Status: So far the best answer's program executes in 33% of the time of the original program! But there is probably still other ways to optimize it.
Lua is currently the fastest scripting language out there, however Lua scores really bad in a few benchmarks against C/C++.
One of those is the mandelbrot test (Generate Mandelbrot set portable bitmap file N=16,000), where it scores a horrible 1:109(Multi Core) or 1:28(Single Core)
Since the Delta in speed is quite large, this is a good candidate for optimizations. Also I'm sure some that those who know who Mike Pall is might believe its not possible to optimize this any further, but that's blatantly wrong. Anyone who has done optimizations knows it is always possible to do better. Besides I did manage to get some extra performance with a few tweaks, so I know its possible :)

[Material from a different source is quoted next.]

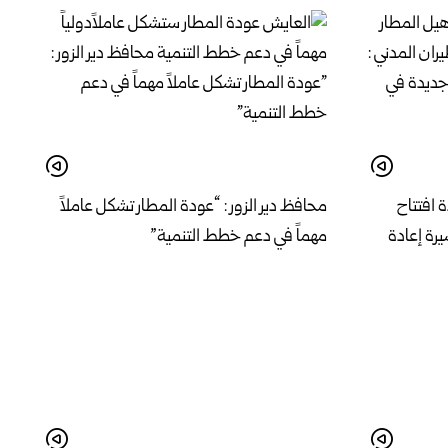
ة افتتاح
محافظ دير الزور : “عودة المطار تشكل عاملاً
رة إعادة
مهماً في دعم خطط التنمية”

-- The Computer Language Shootout
-- http://shootout.alioth.debian.org/
-- contributed by Mike Pall
local width = tonumber(arg and arg[1]) or 100
local height, wscale = width, 2/width
local m, limit2 = 50, 4.0
local write, char = io.write, string.char
write("P4\n", width, " ", height, "\n")
for y=0,height-1 do
local Ci = 2*y / height - 1
for xb=0,width-1,8 do
local bits = 0
local xbb = xb+7
for x=xb,xbb < width and xbb or width-1 do
bits = bits + bits
local Zr, Zi, Zrq, Ziq = 0.0, 0.0, 0.0, 0.0
local Cr = x * wscale - 1.5
for i=1,m do
local Zri = Zr*Zi
Zr = Zrq - Ziq + Cr
Zi = Zri + Zri + Ci
Zrq = Zr*Zr
Ziq = Zi*Zi
if Zrq + Ziq > limit2 then
bits = bits + 1
break
end
end
end
if xbb >= width then
for x=width,xbb do bits = bits + bits + 1 end
end
write(char(255-bits))
end
end
So how could this be optimized (of course as with any optimization you have to measure your implementation to be sure its faster). And you aren't allowed to alter the C-core of Lua for this, or use LuaJit, its about finding ways to optimizing one of Lua's weak weak points.
Edit: Putting a Bounty on this as to make the challenge more fun.